NEW YORK (GenomeWeb) – Folding in transcriptomic data from blood samples could help increase the diagnostic rate for patients with rare diseases and identify new disease-linked candidate genes, according to a new study appearing in Nature Medicine this week.
Some 350 million people around the world have a rare disease, but the current molecular diagnostic rate from exome sequencing falls around 50 percent. In their new paper, Stanford University's Stephen Montgomery and his colleagues from the Undiagnosed Diseases Network examined RNA-seq data from blood samples of nearly 100 people with undiagnosed rare diseases belonging to 16 different disease categories to find it has a 7.5 percent diagnostic rate, suggesting RNA-sequencing could help diagnose those diseases.
"[T]his work demonstrates the utility of performing RNA-seq on peripheral blood, which is a readily available specimen type in clinical practice," the researchers wrote in their paper.

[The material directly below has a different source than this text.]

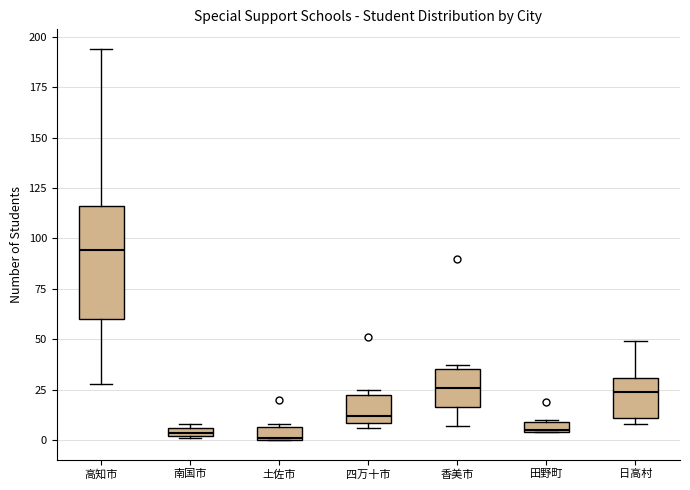

Where does the lower whisker of the box for 高知市 end on the y-axis? The values are not printed on the chart, so give them approximately, as read against the axis.

30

In total, they collected RNA-seq and whole-exome or whole-genome data from whole blood on 143 individuals, 94 of whom had a rare disease and 49 of whom were unaffected family members.
They then compared RNA-seq data from patients to that of 49 family-based controls and 1,594 external controls from three cohorts: the Depression Genes and Network (DGN), the Prospective Investigation of the Vasculature in Uppsala Seniors (PIVUS) project, and the Genotype-Tissue Expression consortium.
The researchers first confirmed that many known rare disease genes were indeed expressed in the blood — 70 percent of disease genes from the Online Mendelian Inheritance in Man database and 76 percent of a panel of neurological disorder genes.
For each rare disease sample, the researchers uncovered an average 343 genes with aberrant expression. After filtering based on loss-of-function tolerance, allele-specific expression, and other parameters, they further narrowed down the candidate gene list. On average, those filters whittled the list of genes with outlier expression to fewer than 10 genes per case.
At the same time, they identified an average 540 splicing outlier genes. Filtering based on genes relevant to the phenotype and other criteria brought the number of candidate genes down to about 10 per case.
Additionally, the researchers uncovered an average 94 allele-specific expression events per case that could be disease related.
By combining these three signals — expression, splicing, and allele-specific expression — the team reported it could identify the causal gene in six of the 80 independent cases, a diagnostic rate of 7.5 percent. In addition, they could identify a candidate gene in five of the 30 cases with candidate gene information, a rate of 16.7 percent.
However, they were unable to finding relevant candidate genes for 69 cases, about 86 percent of cases.
Still, the researchers noted that their findings underscore that RNA-seq data could aid in identifying disease genes. For instance, they were able to home in on biallelic heterozygous pathogenic variants in the MECR gene in a pair of brothers who presented with delayed motor milestones and hypertonia that progressed to include spasticity, ataxic gait, and a progressive loss of motor skills.
Similarly, they identified a splice-loss variant in ASAH1 in a patient with a form of sporadic spinal muscular atrophy and a synonymous mutation in KCTD7 that created a splice junction in a patient with developmental regression combined with tremors and seizures.
This, the researchers said, suggests RNA-seq can help to identify disease genes. "We can expect that combining information from multiple 'omics' sources will only further improve diagnosis of unsolved rare-disease cases in the future," the researchers wrote in their paper.